- Assignment: Write out the records that follow exactly. Do not include pictures.

+++ Available records +++

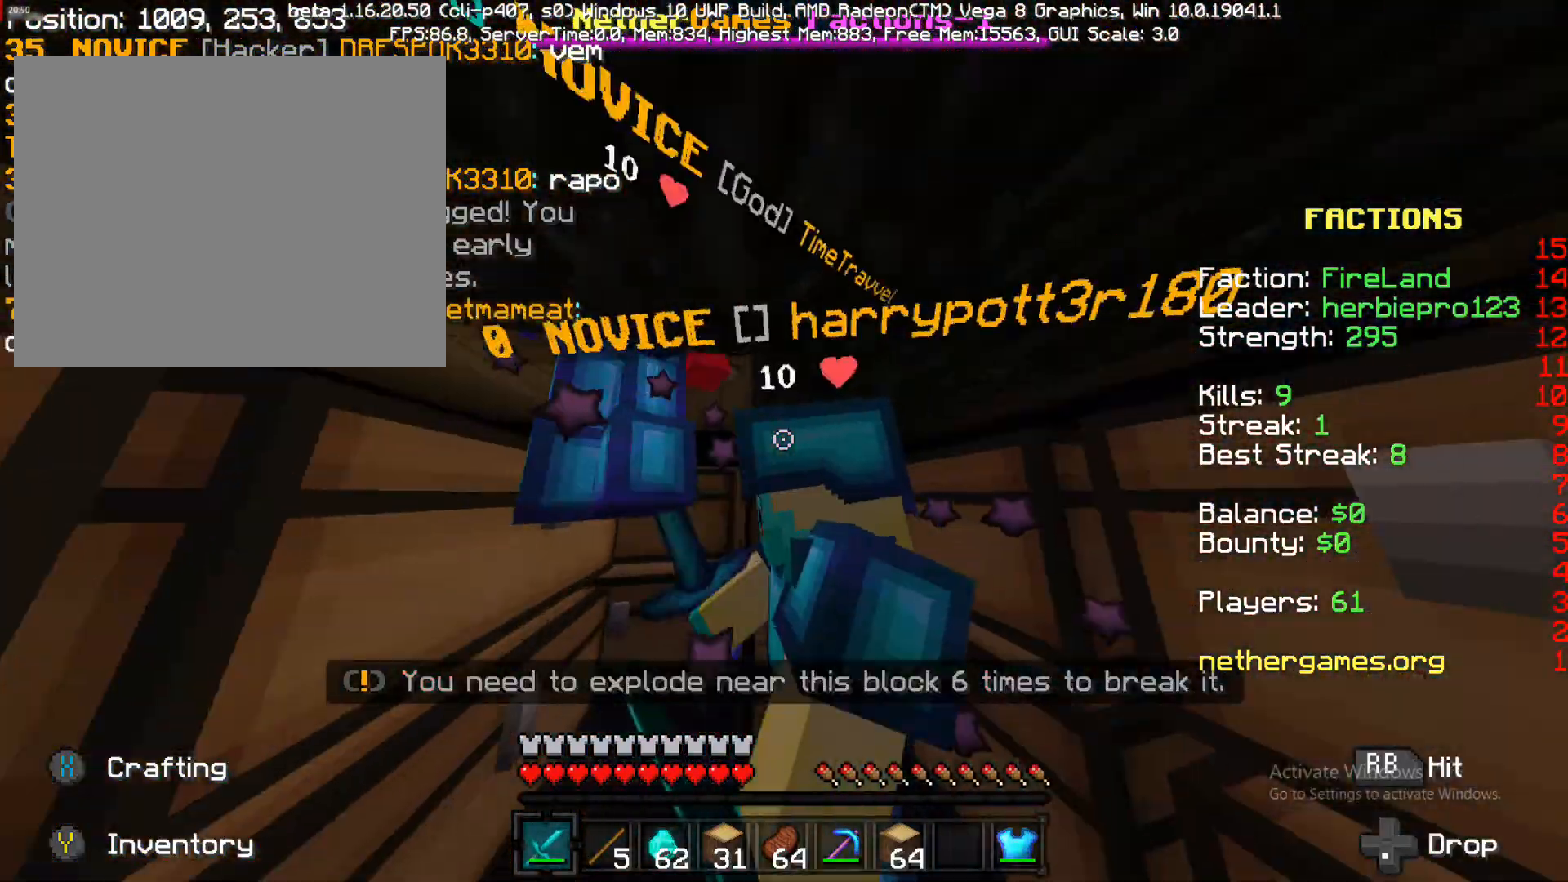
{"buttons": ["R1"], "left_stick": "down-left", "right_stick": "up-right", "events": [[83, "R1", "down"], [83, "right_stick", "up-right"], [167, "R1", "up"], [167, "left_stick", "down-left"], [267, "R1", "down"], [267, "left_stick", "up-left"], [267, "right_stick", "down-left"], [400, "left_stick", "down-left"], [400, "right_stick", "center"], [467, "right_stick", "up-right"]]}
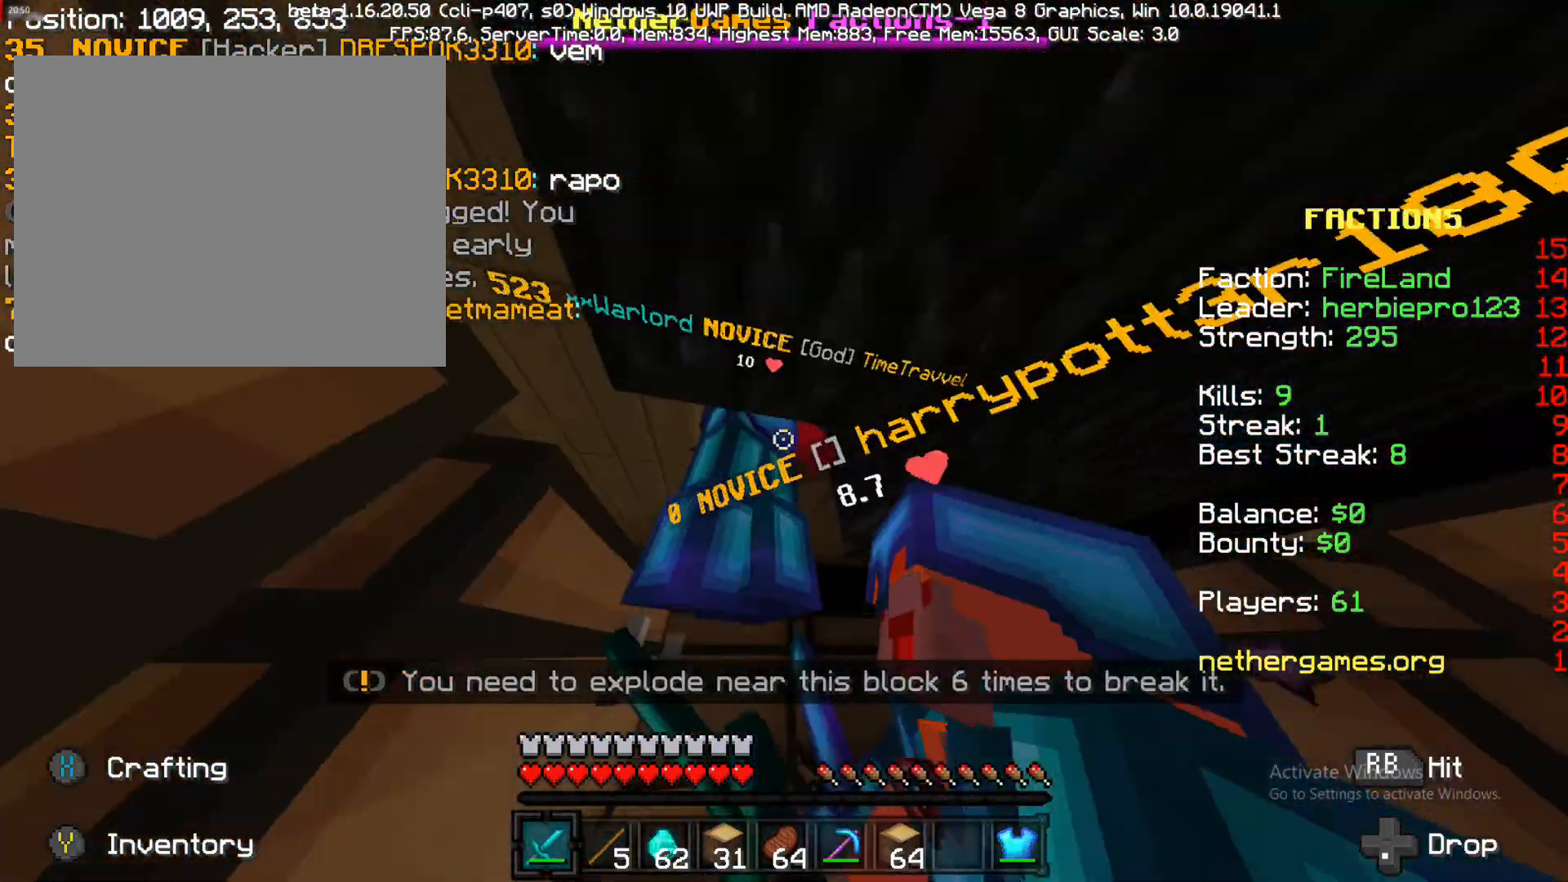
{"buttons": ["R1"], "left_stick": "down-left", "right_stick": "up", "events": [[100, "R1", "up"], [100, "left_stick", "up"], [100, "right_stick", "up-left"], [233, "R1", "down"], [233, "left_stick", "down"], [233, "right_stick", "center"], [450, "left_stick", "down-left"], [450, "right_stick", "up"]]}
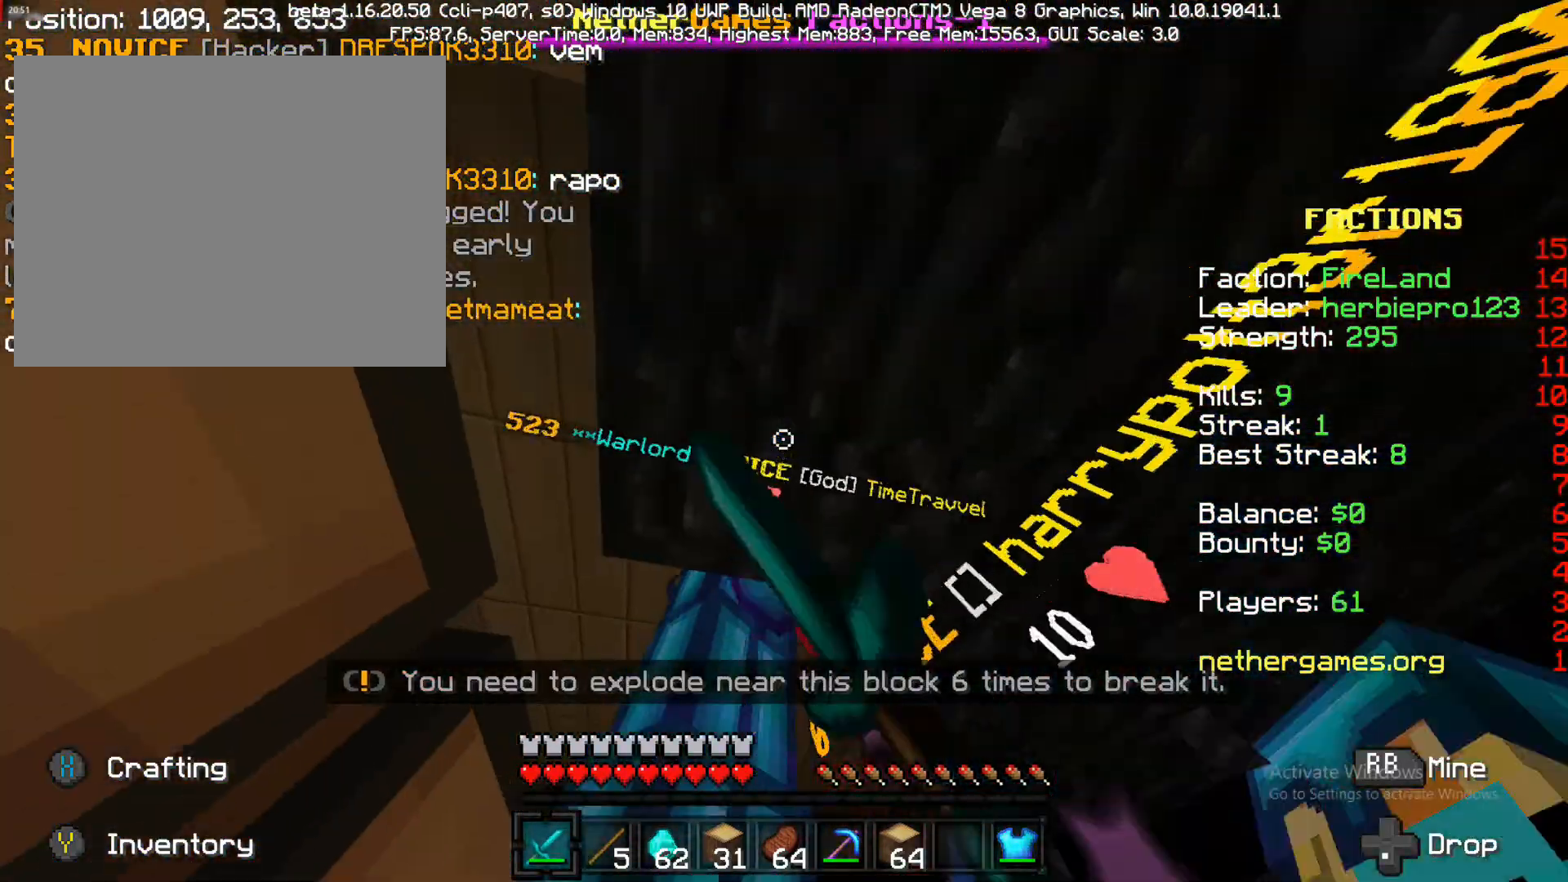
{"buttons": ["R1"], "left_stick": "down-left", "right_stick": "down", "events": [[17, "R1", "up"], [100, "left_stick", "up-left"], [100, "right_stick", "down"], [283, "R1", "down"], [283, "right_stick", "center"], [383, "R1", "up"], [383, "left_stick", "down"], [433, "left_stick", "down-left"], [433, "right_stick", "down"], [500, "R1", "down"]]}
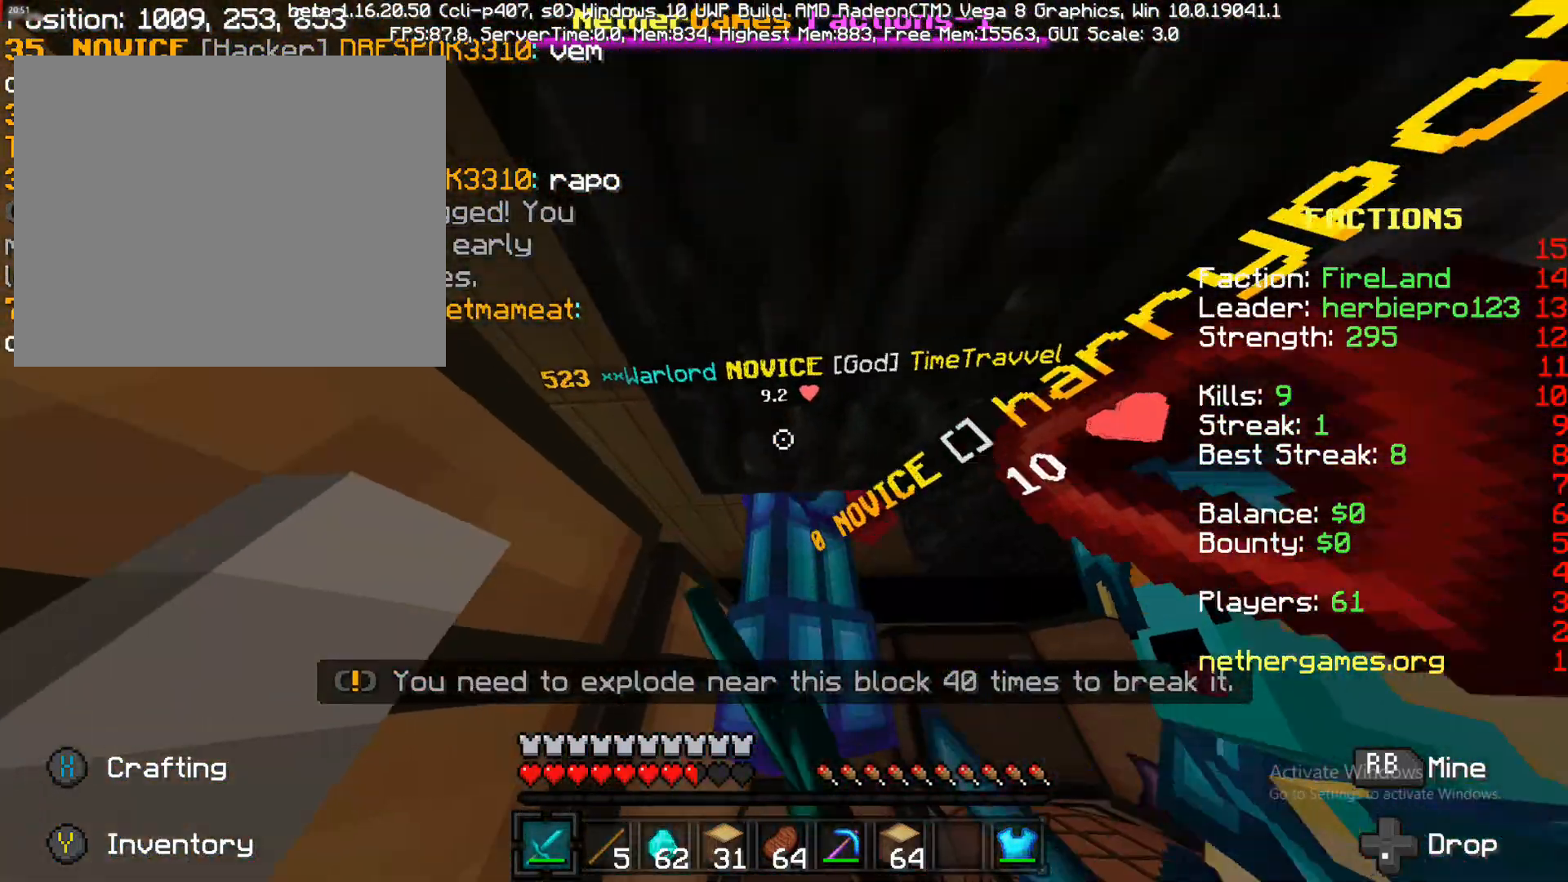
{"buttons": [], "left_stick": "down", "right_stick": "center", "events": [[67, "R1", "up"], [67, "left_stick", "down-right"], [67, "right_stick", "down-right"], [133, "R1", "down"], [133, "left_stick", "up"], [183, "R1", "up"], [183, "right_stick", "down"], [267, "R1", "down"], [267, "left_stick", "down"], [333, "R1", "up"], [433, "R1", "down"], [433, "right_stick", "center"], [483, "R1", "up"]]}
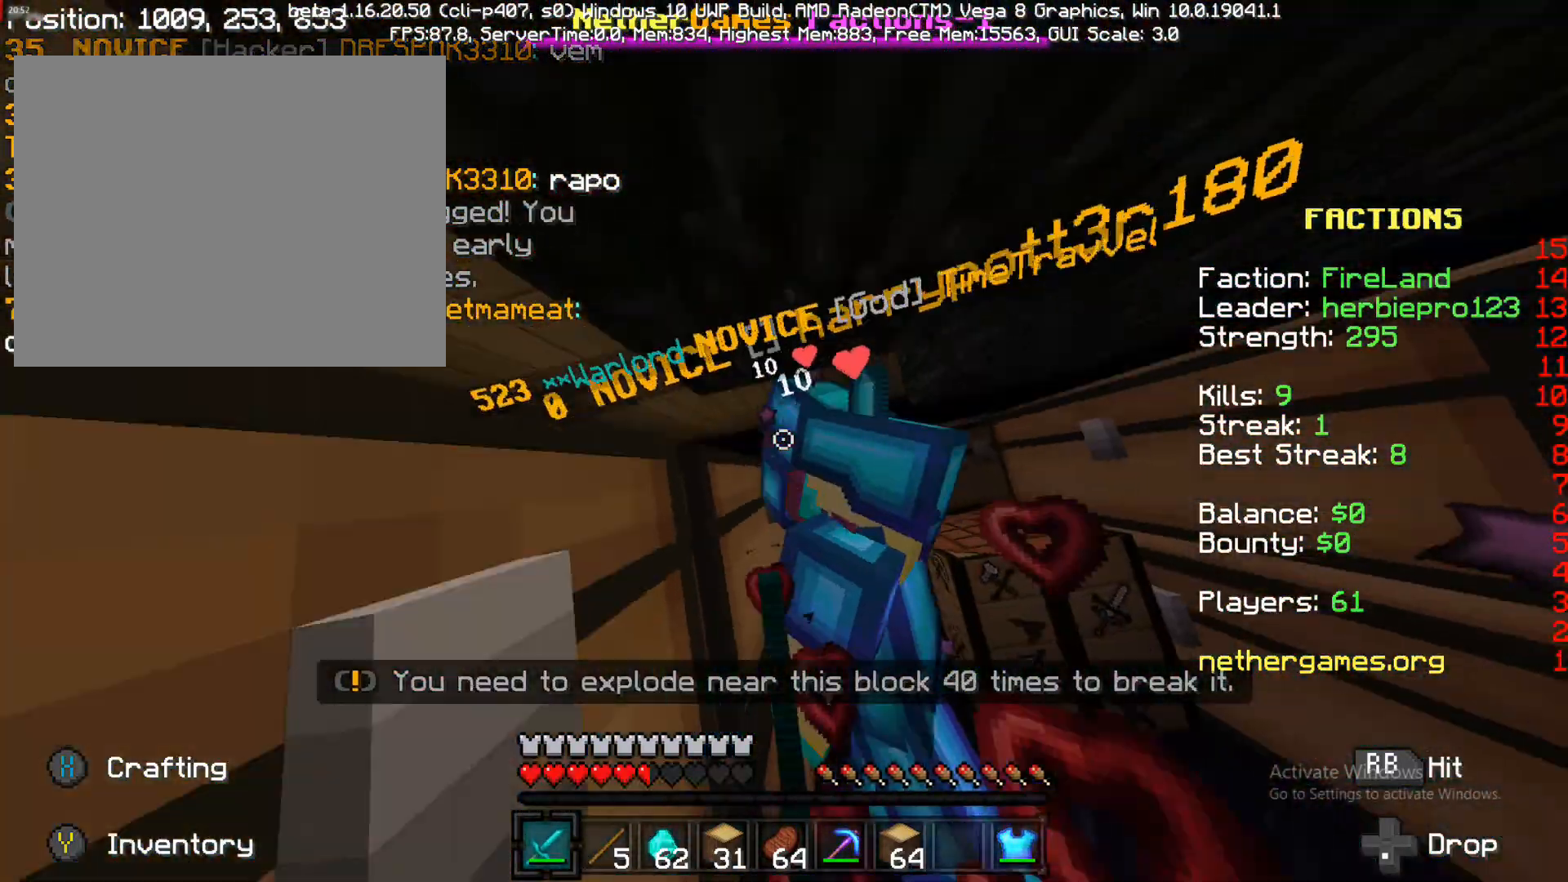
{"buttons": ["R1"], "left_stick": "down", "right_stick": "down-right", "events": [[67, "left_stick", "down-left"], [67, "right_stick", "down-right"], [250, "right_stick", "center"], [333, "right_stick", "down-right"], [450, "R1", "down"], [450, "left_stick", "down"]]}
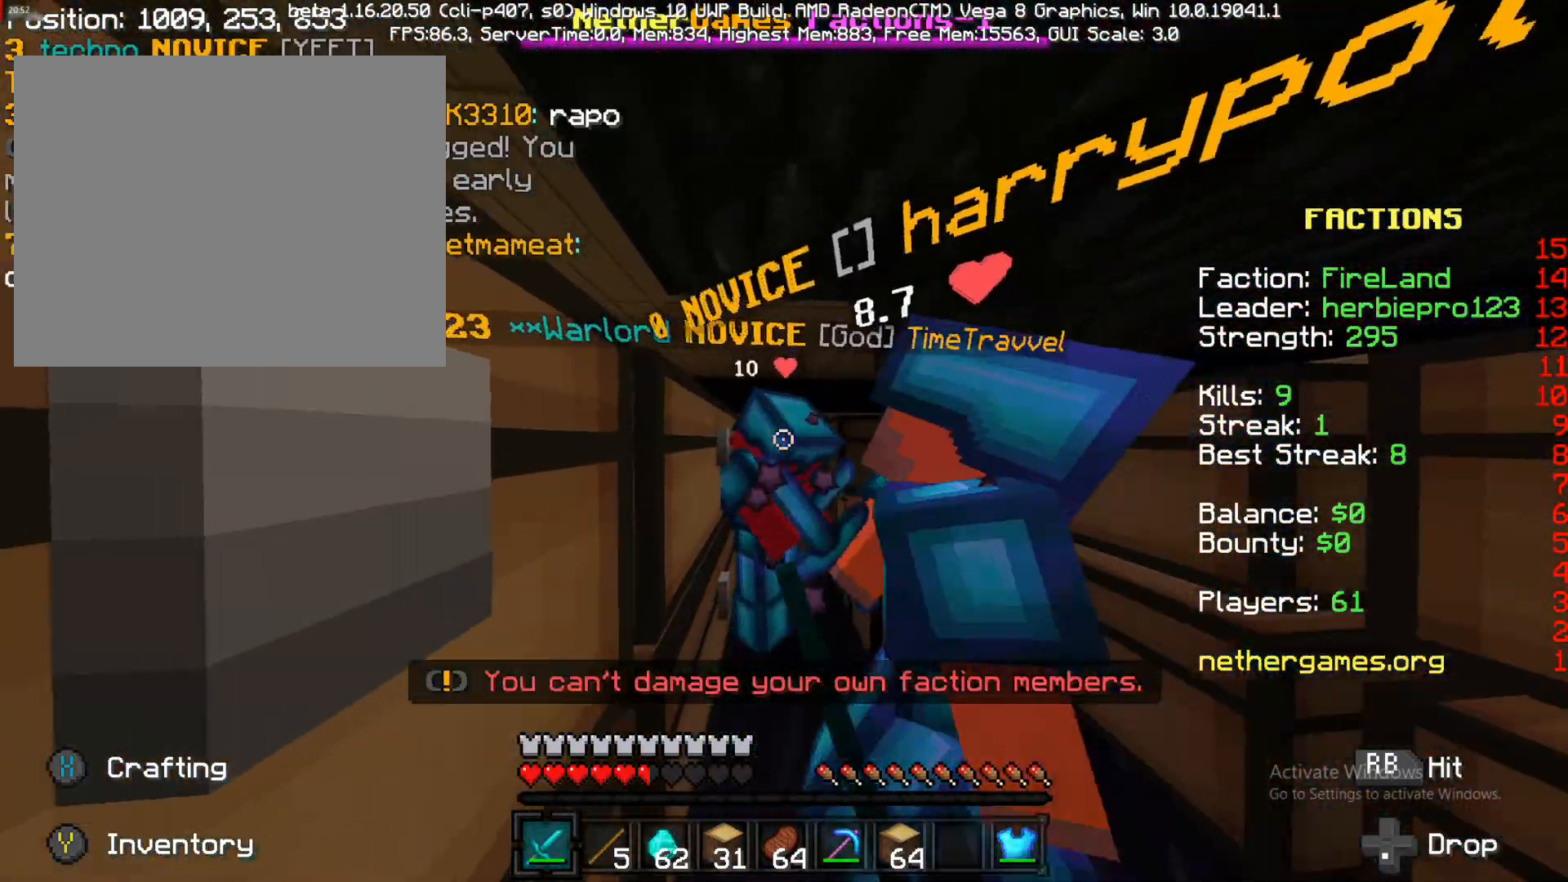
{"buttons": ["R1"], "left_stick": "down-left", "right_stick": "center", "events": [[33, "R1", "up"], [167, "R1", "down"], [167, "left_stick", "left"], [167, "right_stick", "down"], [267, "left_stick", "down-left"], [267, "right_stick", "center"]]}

+++

- Worked solution:
{"buttons": ["R1"], "left_stick": "down-left", "right_stick": "up-right", "events": [[83, "R1", "down"], [83, "right_stick", "up-right"], [167, "R1", "up"], [167, "left_stick", "down-left"], [267, "R1", "down"], [267, "left_stick", "up-left"], [267, "right_stick", "down-left"], [400, "left_stick", "down-left"], [400, "right_stick", "center"], [467, "right_stick", "up-right"]]}
{"buttons": ["R1"], "left_stick": "down-left", "right_stick": "up", "events": [[100, "R1", "up"], [100, "left_stick", "up"], [100, "right_stick", "up-left"], [233, "R1", "down"], [233, "left_stick", "down"], [233, "right_stick", "center"], [450, "left_stick", "down-left"], [450, "right_stick", "up"]]}
{"buttons": ["R1"], "left_stick": "down-left", "right_stick": "down", "events": [[17, "R1", "up"], [100, "left_stick", "up-left"], [100, "right_stick", "down"], [283, "R1", "down"], [283, "right_stick", "center"], [383, "R1", "up"], [383, "left_stick", "down"], [433, "left_stick", "down-left"], [433, "right_stick", "down"], [500, "R1", "down"]]}
{"buttons": [], "left_stick": "down", "right_stick": "center", "events": [[67, "R1", "up"], [67, "left_stick", "down-right"], [67, "right_stick", "down-right"], [133, "R1", "down"], [133, "left_stick", "up"], [183, "R1", "up"], [183, "right_stick", "down"], [267, "R1", "down"], [267, "left_stick", "down"], [333, "R1", "up"], [433, "R1", "down"], [433, "right_stick", "center"], [483, "R1", "up"]]}
{"buttons": ["R1"], "left_stick": "down", "right_stick": "down-right", "events": [[67, "left_stick", "down-left"], [67, "right_stick", "down-right"], [250, "right_stick", "center"], [333, "right_stick", "down-right"], [450, "R1", "down"], [450, "left_stick", "down"]]}
{"buttons": ["R1"], "left_stick": "down-left", "right_stick": "center", "events": [[33, "R1", "up"], [167, "R1", "down"], [167, "left_stick", "left"], [167, "right_stick", "down"], [267, "left_stick", "down-left"], [267, "right_stick", "center"]]}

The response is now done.